A minimal policy looks like this:

version: 1
policies:
  - id: block-destructive-sql
    priority: 100
    match:
      tool: database_query
      args:
        query:
          regex: "(?i)(DROP|TRUNCATE|DELETE\\s+FROM)\\s"
    effect: deny
    reason: "Destructive SQL is not allowed from agents."
  - id: allow-readonly-by-default
    priority: 10
    match:
      tool: database_query
    effect: allow

The numeric priority field is what makes the conflict strategy deterministic. Two matching policies with the same priority and opposing effects fall back to the configured strategy.

Why this is worth a NuGet reference today

The MCP spec gives you a transport and a tool description format. It deliberately does not tell you how to authorize calls. Every team has been writing their own ad-hoc allowlist in middleware, usually on the same day they discover the model called delete_user because the tool description was friendly enough.
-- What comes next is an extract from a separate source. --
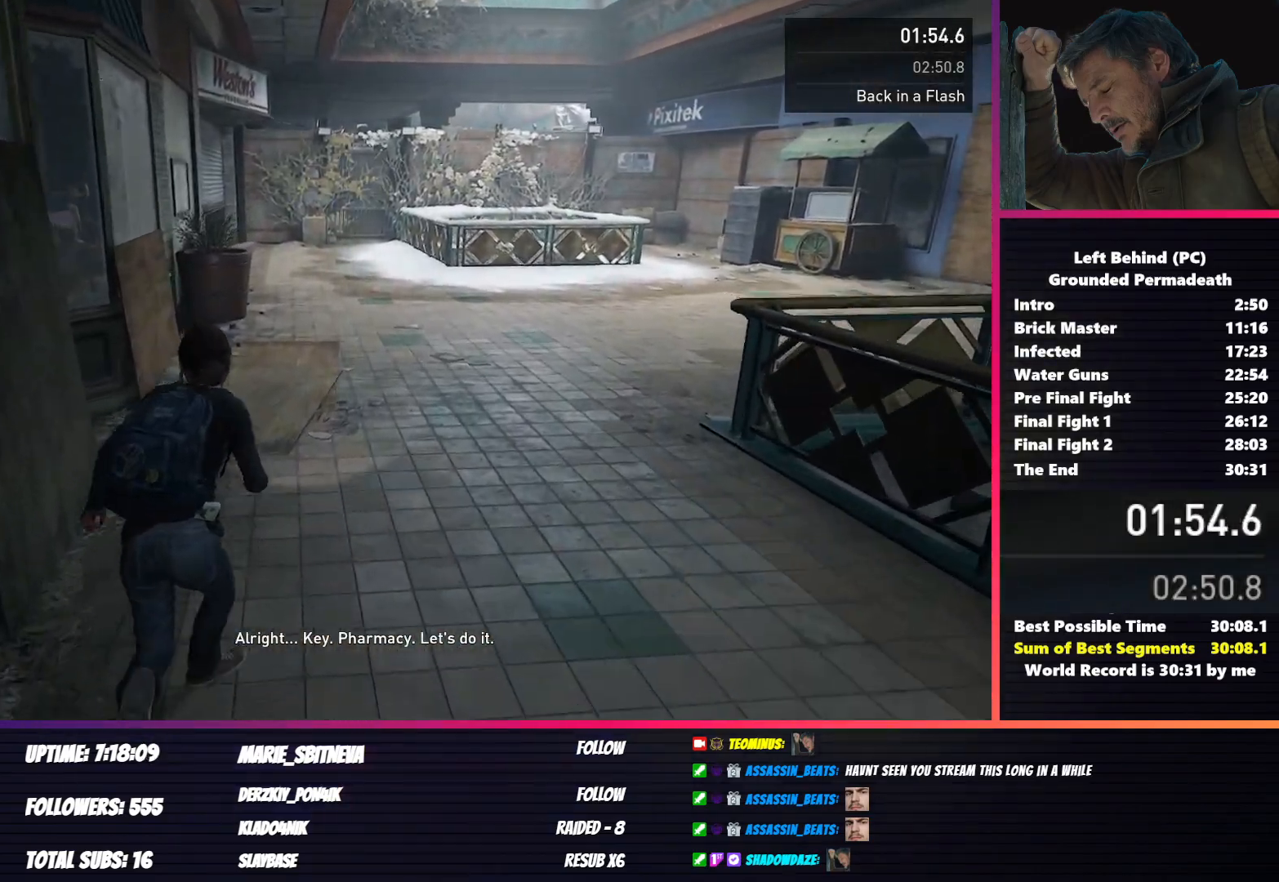
{"keys": ["shift", "w"], "mouse": [], "events": []}
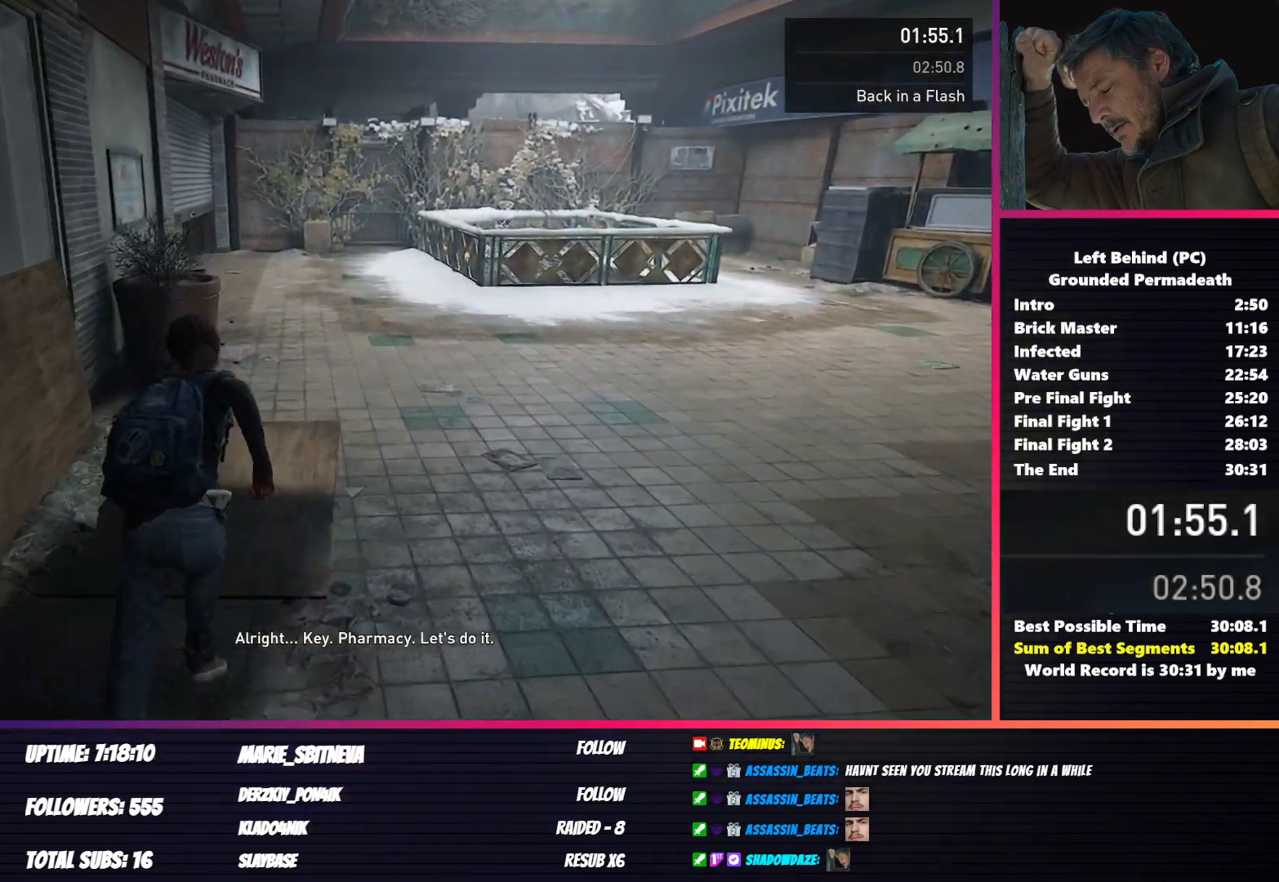
{"keys": ["shift", "w"], "mouse": [], "events": []}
Pulling that into a documented kernel with audit trails, structured policies, and a response sanitizer is work nobody wants to repeat in five shapes across five repos.

If you are already shipping a custom MCP server in C# (see how to build a custom MCP server in C# on .NET 11), wiring GovernanceKernel.EvaluateToolCall into the request pipeline is a one-afternoon job.